:: Data excerpts
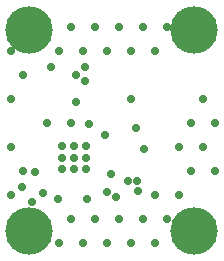
<source format=gbr>
%TF.GenerationSoftware,Altium Limited,Altium Designer,21.3.2 (30)*%
G04 Layer_Color=16711935*
%FSLAX26Y26*%
%MOIN*%
%TF.SameCoordinates,7249F2FC-C291-4BAF-AEBD-B68F3D0C2602*%
%TF.FilePolarity,Negative*%
%TF.FileFunction,Soldermask,Bot*%
%TF.Part,Single*%
G01*
G75*
%TA.AperFunction,ViaPad*%
%ADD22C,0.158000*%
%ADD23C,0.028000*%
D22*
X4130000Y3350000D02*
D03*
Y2680000D02*
D03*
X3580000D02*
D03*
Y3350000D02*
D03*
D23*
X4160000Y3120000D02*
D03*
X4200000Y3040000D02*
D03*
X4160000Y2960000D02*
D03*
X4200000Y2880000D02*
D03*
X4120000Y3040000D02*
D03*
X4080000Y2960000D02*
D03*
X4120000Y2880000D02*
D03*
X4080000Y2800000D02*
D03*
X4040000Y3360000D02*
D03*
X4000000Y3280000D02*
D03*
Y2800000D02*
D03*
X4040000Y2720000D02*
D03*
X4000000Y2640000D02*
D03*
X3960000Y3360000D02*
D03*
X3920000Y3280000D02*
D03*
Y3120000D02*
D03*
X3960000Y2720000D02*
D03*
X3920000Y2640000D02*
D03*
X3880000Y3360000D02*
D03*
X3840000Y3280000D02*
D03*
X3880000Y2720000D02*
D03*
X3840000Y2640000D02*
D03*
X3800000Y3360000D02*
D03*
X3760000Y3280000D02*
D03*
X3800000Y2720000D02*
D03*
X3760000Y2640000D02*
D03*
X3720000Y3360000D02*
D03*
X3680000Y3280000D02*
D03*
X3720000Y3040000D02*
D03*
Y2720000D02*
D03*
X3680000Y2640000D02*
D03*
X3640000Y3040000D02*
D03*
X3520000Y3280000D02*
D03*
X3560000Y3200000D02*
D03*
X3520000Y3120000D02*
D03*
Y2960000D02*
D03*
X3560000Y2880000D02*
D03*
X3520000Y2800000D02*
D03*
X3555000Y2827000D02*
D03*
X3871000Y2793000D02*
D03*
X3772000Y2786000D02*
D03*
X3675000Y2787000D02*
D03*
X3964342Y2954945D02*
D03*
X3937299Y3025205D02*
D03*
X3852000Y2869000D02*
D03*
X3909000Y2848000D02*
D03*
X3939000D02*
D03*
X3628000Y2808000D02*
D03*
X3599000Y2878000D02*
D03*
X3589000Y2777000D02*
D03*
X3735000Y3200000D02*
D03*
X3779213Y3037417D02*
D03*
X3736000Y3110905D02*
D03*
X3839000Y2811000D02*
D03*
X3944000Y2812000D02*
D03*
X3765000Y3180000D02*
D03*
Y3228000D02*
D03*
X3654472Y3227528D02*
D03*
X3834000Y3000000D02*
D03*
X3769370Y2964370D02*
D03*
Y2925000D02*
D03*
Y2885630D02*
D03*
X3730000Y2964370D02*
D03*
Y2925000D02*
D03*
Y2885630D02*
D03*
X3690630Y2964370D02*
D03*
Y2925000D02*
D03*
Y2885630D02*
D03*
%TF.MD5,18b076c6fc8287ddc80925a8935551d6*%
M02*

</source>
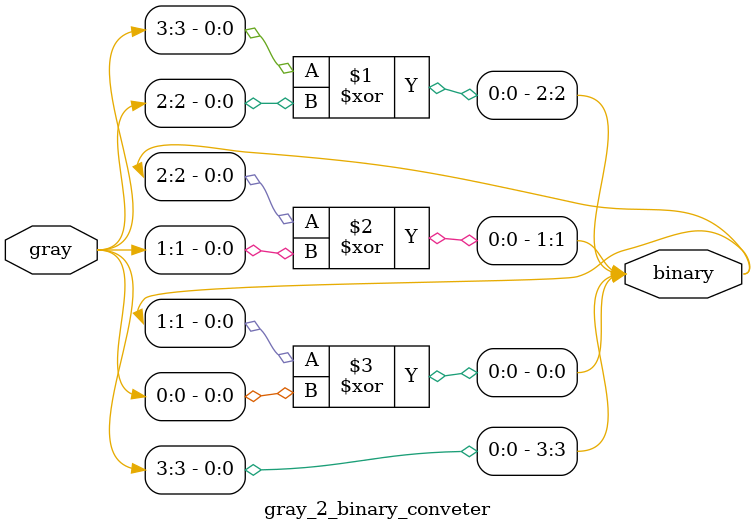
<source format=v>
`timescale 1ns / 1ps

module gray_2_binary_conveter(binary,gray);

input [3:0]gray;
output [3:0]binary;

assign binary[3] = gray[3];

xor g1(binary[2],binary[3],gray[2]);
xor g2(binary[1],binary[2],gray[1]);
xor g3(binary[0],binary[1],gray[0]);

endmodule
</source>
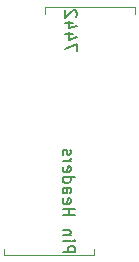
<source format=gbr>
G04 #@! TF.GenerationSoftware,KiCad,Pcbnew,(5.1.4)-1*
G04 #@! TF.CreationDate,2022-01-16T21:26:46-05:00*
G04 #@! TF.ProjectId,9301_to_74ls42,39333031-5f74-46f5-9f37-346c7334322e,rev?*
G04 #@! TF.SameCoordinates,Original*
G04 #@! TF.FileFunction,Legend,Bot*
G04 #@! TF.FilePolarity,Positive*
%FSLAX46Y46*%
G04 Gerber Fmt 4.6, Leading zero omitted, Abs format (unit mm)*
G04 Created by KiCad (PCBNEW (5.1.4)-1) date 2022-01-16 21:26:46*
%MOMM*%
%LPD*%
G04 APERTURE LIST*
%ADD10C,0.150000*%
%ADD11C,0.120000*%
G04 APERTURE END LIST*
D10*
X141247619Y-66658333D02*
X142247619Y-66658333D01*
X142247619Y-66277380D01*
X142200000Y-66182142D01*
X142152380Y-66134523D01*
X142057142Y-66086904D01*
X141914285Y-66086904D01*
X141819047Y-66134523D01*
X141771428Y-66182142D01*
X141723809Y-66277380D01*
X141723809Y-66658333D01*
X141247619Y-65658333D02*
X141914285Y-65658333D01*
X142247619Y-65658333D02*
X142200000Y-65705952D01*
X142152380Y-65658333D01*
X142200000Y-65610714D01*
X142247619Y-65658333D01*
X142152380Y-65658333D01*
X141914285Y-65182142D02*
X141247619Y-65182142D01*
X141819047Y-65182142D02*
X141866666Y-65134523D01*
X141914285Y-65039285D01*
X141914285Y-64896428D01*
X141866666Y-64801190D01*
X141771428Y-64753571D01*
X141247619Y-64753571D01*
X141247619Y-63515476D02*
X142247619Y-63515476D01*
X141771428Y-63515476D02*
X141771428Y-62944047D01*
X141247619Y-62944047D02*
X142247619Y-62944047D01*
X141295238Y-62086904D02*
X141247619Y-62182142D01*
X141247619Y-62372619D01*
X141295238Y-62467857D01*
X141390476Y-62515476D01*
X141771428Y-62515476D01*
X141866666Y-62467857D01*
X141914285Y-62372619D01*
X141914285Y-62182142D01*
X141866666Y-62086904D01*
X141771428Y-62039285D01*
X141676190Y-62039285D01*
X141580952Y-62515476D01*
X141247619Y-61182142D02*
X141771428Y-61182142D01*
X141866666Y-61229761D01*
X141914285Y-61325000D01*
X141914285Y-61515476D01*
X141866666Y-61610714D01*
X141295238Y-61182142D02*
X141247619Y-61277380D01*
X141247619Y-61515476D01*
X141295238Y-61610714D01*
X141390476Y-61658333D01*
X141485714Y-61658333D01*
X141580952Y-61610714D01*
X141628571Y-61515476D01*
X141628571Y-61277380D01*
X141676190Y-61182142D01*
X141247619Y-60277380D02*
X142247619Y-60277380D01*
X141295238Y-60277380D02*
X141247619Y-60372619D01*
X141247619Y-60563095D01*
X141295238Y-60658333D01*
X141342857Y-60705952D01*
X141438095Y-60753571D01*
X141723809Y-60753571D01*
X141819047Y-60705952D01*
X141866666Y-60658333D01*
X141914285Y-60563095D01*
X141914285Y-60372619D01*
X141866666Y-60277380D01*
X141295238Y-59420238D02*
X141247619Y-59515476D01*
X141247619Y-59705952D01*
X141295238Y-59801190D01*
X141390476Y-59848809D01*
X141771428Y-59848809D01*
X141866666Y-59801190D01*
X141914285Y-59705952D01*
X141914285Y-59515476D01*
X141866666Y-59420238D01*
X141771428Y-59372619D01*
X141676190Y-59372619D01*
X141580952Y-59848809D01*
X141247619Y-58944047D02*
X141914285Y-58944047D01*
X141723809Y-58944047D02*
X141819047Y-58896428D01*
X141866666Y-58848809D01*
X141914285Y-58753571D01*
X141914285Y-58658333D01*
X141295238Y-58372619D02*
X141247619Y-58277380D01*
X141247619Y-58086904D01*
X141295238Y-57991666D01*
X141390476Y-57944047D01*
X141438095Y-57944047D01*
X141533333Y-57991666D01*
X141580952Y-58086904D01*
X141580952Y-58229761D01*
X141628571Y-58325000D01*
X141723809Y-58372619D01*
X141771428Y-58372619D01*
X141866666Y-58325000D01*
X141914285Y-58229761D01*
X141914285Y-58086904D01*
X141866666Y-57991666D01*
X142447619Y-49636904D02*
X142447619Y-48970238D01*
X141447619Y-49398809D01*
X142114285Y-48160714D02*
X141447619Y-48160714D01*
X142495238Y-48398809D02*
X141780952Y-48636904D01*
X141780952Y-48017857D01*
X142114285Y-47208333D02*
X141447619Y-47208333D01*
X142495238Y-47446428D02*
X141780952Y-47684523D01*
X141780952Y-47065476D01*
X142352380Y-46732142D02*
X142400000Y-46684523D01*
X142447619Y-46589285D01*
X142447619Y-46351190D01*
X142400000Y-46255952D01*
X142352380Y-46208333D01*
X142257142Y-46160714D01*
X142161904Y-46160714D01*
X142019047Y-46208333D01*
X141447619Y-46779761D01*
X141447619Y-46160714D01*
D11*
X147375000Y-45875000D02*
X147375000Y-46425000D01*
X139775000Y-45875000D02*
X147375000Y-45875000D01*
X139775000Y-46450000D02*
X139775000Y-45875000D01*
X143900000Y-66875000D02*
X143900000Y-66350000D01*
X136275000Y-66875000D02*
X143900000Y-66875000D01*
X136275000Y-66325000D02*
X136275000Y-66875000D01*
M02*

</source>
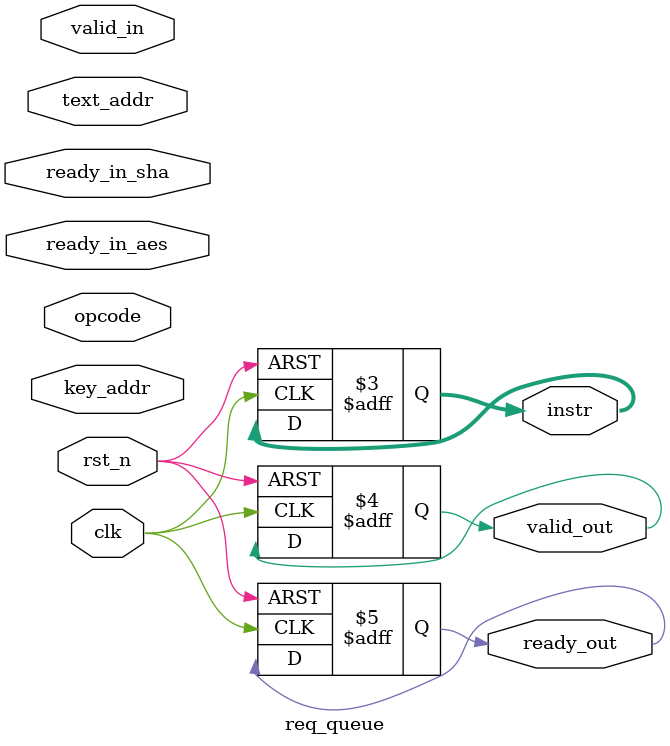
<source format=v>
module req_queue #(
    parameter ADDRW = 8,
    parameter OPCODEW = 2,
    parameter QLENGTH = 16
) (
    input wire clk,
    input wire rst_n,
    input wire valid_in,
    input wire ready_in_aes,
    input wire ready_in_sha,

    input wire [OPCODEW - 1:0] opcode,
    input wire [ADDRW - 1:0] key_addr,
    input wire [ADDRW - 1:0] text_addr,

    output reg [2 * ADDRW + OPCODEW - 1:0] instr,
    output reg valid_out,
    output reg ready_out
);

    localparam integer INSTRW = 2 * ADDRW + OPCODEW;
    localparam integer QUEUEW = INSTRW * QLENGTH;

    reg [QUEUEW - 1:0] aesQueue;
    reg aesReadIdx;
    reg aesWriteIdx;
    reg [QUEUEW - 1:0] shaQueue;
    reg shaReadIdx;
    reg shaWriteIdx;

    always @(posedge clk or negedge rst_n) begin 
        if (!rst_n) begin
            aesQueue <= {QUEUEW{1'b0}};
            aesReadIdx <= 0;
            aesWriteIdx <= 0;
            shaQueue <= {QUEUEW{1'b0}};
            shaReadIdx <= 0;
            shaWriteIdx <= 0;
            instr <= {INSTRW{1'b0}};
            valid_out <= 0;
            ready_out <= 0;
        end else begin
            // TODO
        end
    end

endmodule


// Request queue
// Inputs: opcode[1:0], key_addr[ADDRW-1:0], text_addr[ADDRW-1:0], valid_in, ready_in_aes, ready_in_sha
// Outputs: instr[2*ADDRW+1:0], valid_out, ready_out
// Description: A big FIFO queue of depth QLENGTH. Valid_in is asserted by deserializer once it has the full instruction from xtal CPU.
// ready_in signals come from FSMs when they are ready to begin a new operation. Assert valid_out when a queue entry is ready to be sent to an FSM,
// and remove the request from queue when both valid_out and ready_in are asserted. Deassert ready_out when the queue is full and do not take in
// further requests from Deserializer. 
</source>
::::
→ Assignment: When the line with "X141771428Y-59848809D01*" is reached in the data above, begin copying, and stop after the line with "X141866666Y-57991666D01*"; copy each line exactly, both ends included.

→ Solution to the problem:
X141771428Y-59848809D01*
X141866666Y-59801190D01*
X141914285Y-59705952D01*
X141914285Y-59515476D01*
X141866666Y-59420238D01*
X141771428Y-59372619D01*
X141676190Y-59372619D01*
X141580952Y-59848809D01*
X141247619Y-58944047D02*
X141914285Y-58944047D01*
X141723809Y-58944047D02*
X141819047Y-58896428D01*
X141866666Y-58848809D01*
X141914285Y-58753571D01*
X141914285Y-58658333D01*
X141295238Y-58372619D02*
X141247619Y-58277380D01*
X141247619Y-58086904D01*
X141295238Y-57991666D01*
X141390476Y-57944047D01*
X141438095Y-57944047D01*
X141533333Y-57991666D01*
X141580952Y-58086904D01*
X141580952Y-58229761D01*
X141628571Y-58325000D01*
X141723809Y-58372619D01*
X141771428Y-58372619D01*
X141866666Y-58325000D01*
X141914285Y-58229761D01*
X141914285Y-58086904D01*
X141866666Y-57991666D01*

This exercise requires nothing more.